EXERCISE DETAILS> Please rewrite the material that follows, replacing "point" with "marker" and leaving everything else unchanged.

==== EXERCISE DATA

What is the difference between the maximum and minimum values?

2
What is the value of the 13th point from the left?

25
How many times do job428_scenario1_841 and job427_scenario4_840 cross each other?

========

EXERCISE ANSWER>
What is the difference between the maximum and minimum values?

2
What is the value of the 13th marker from the left?

25
How many times do job428_scenario1_841 and job427_scenario4_840 cross each other?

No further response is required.